Le uscite del 2026 mostrano anche un desiderio di allargare il campo. Yonatan de Shalit ha pubblicato Lil hatzvu’im, un romanzo storico costruito intorno alla vera nave passeggeri Shalom e al suo viaggio inaugurale del 1964. Yaara Yaakov, dopo l’ottima accoglienza del suo libro precedente, affronta in un nuovo memoir il tema della fertilità, della maternità e del corpo. L’ultimo libro della drammaturga Edna Mazya, completato dopo la sua morte, porta invece nella narrativa una coppia improbabile di investigatrici, una ex direttrice dell’istituto di medicina legale e la nipote adolescente.

Un altro segnale arriva dai luoghi nei quali la letteratura israeliana si presenta al pubblico. La centesima edizione della Settimana del libro ebraico ha riunito nel giugno scorso autori come Keret, Nevo, Rabinyan, Haim Be’er, Noa Yedlin, Yaniv Iczkovits e Castel-Bloom. Accanto ai tradizionali incontri con gli scrittori sono comparsi eventi per lettori giovani, BookTok, maratone letterarie e perfino laboratori di poesia con l’intelligenza artificiale. È un tentativo esplicito di reagire a un problema serio, la diminuzione dei lettori, che l’industria editoriale israeliana riconosce ormai apertamente.

È forse questo il paradosso più interessante. Israele continua a pubblicare moltissimo per un Paese così piccolo, mentre il tempo dedicato alla lettura diminuisce e gli schermi divorano attenzione. La produzione resta però sorprendentemente ricca. La letteratura ebraica contemporanea continua a generare nuovi autori, piccole case editrici, riviste e forme ibride fra memoir, reportage e romanzo.
E poi incombe il 7 ottobre. Il rischio sarebbe quello di chiedere agli scrittori di diventare cronisti o portavoce del trauma nazionale. La letteratura migliore farà probabilmente l’opposto. Prenderà tempo, si allontanerà dai comunicati, entrerà nelle case e nelle relazioni, osserverà ciò che la guerra ha modificato senza che ce ne siamo ancora accorti.

Da Amos Oz, A.B. Yehoshua e Meir Shalev Israele ha ereditato una letteratura capace di interrogare il progetto nazionale.
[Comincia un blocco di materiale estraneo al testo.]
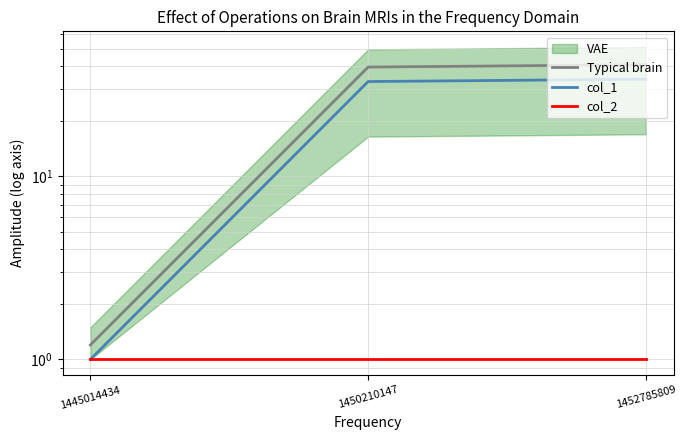

Reading left to right, what are all the values shown in this chart?

Typical brain: 1445014434=1.2	1450210147=39.6	1452785809=40.8
col_1: 1445014434=1.0	1450210147=33.0	1452785809=34.0
col_2: 1445014434=1.0	1450210147=1.0	1452785809=1.0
La generazione che scrive oggi ha davanti un compito diverso e forse ancora più difficile: raccontare che cosa resta di quel progetto dopo uno shock che ha cambiato il modo in cui gli israeliani guardano se stessi, i propri vicini e il futuro.
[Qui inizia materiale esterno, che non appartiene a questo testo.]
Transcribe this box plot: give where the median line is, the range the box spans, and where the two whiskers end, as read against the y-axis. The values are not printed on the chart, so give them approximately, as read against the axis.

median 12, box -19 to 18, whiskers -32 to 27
È presto per sapere quali libri nasceranno da questa frattura. Le voci, però, ci sono già. E proprio nei momenti in cui Israele sembra parlare soltanto il linguaggio della politica e della guerra, i suoi scrittori continuano ostinatamente a ricordare che un Paese è fatto anche di paure private, desideri, famiglie, memoria e immaginazione.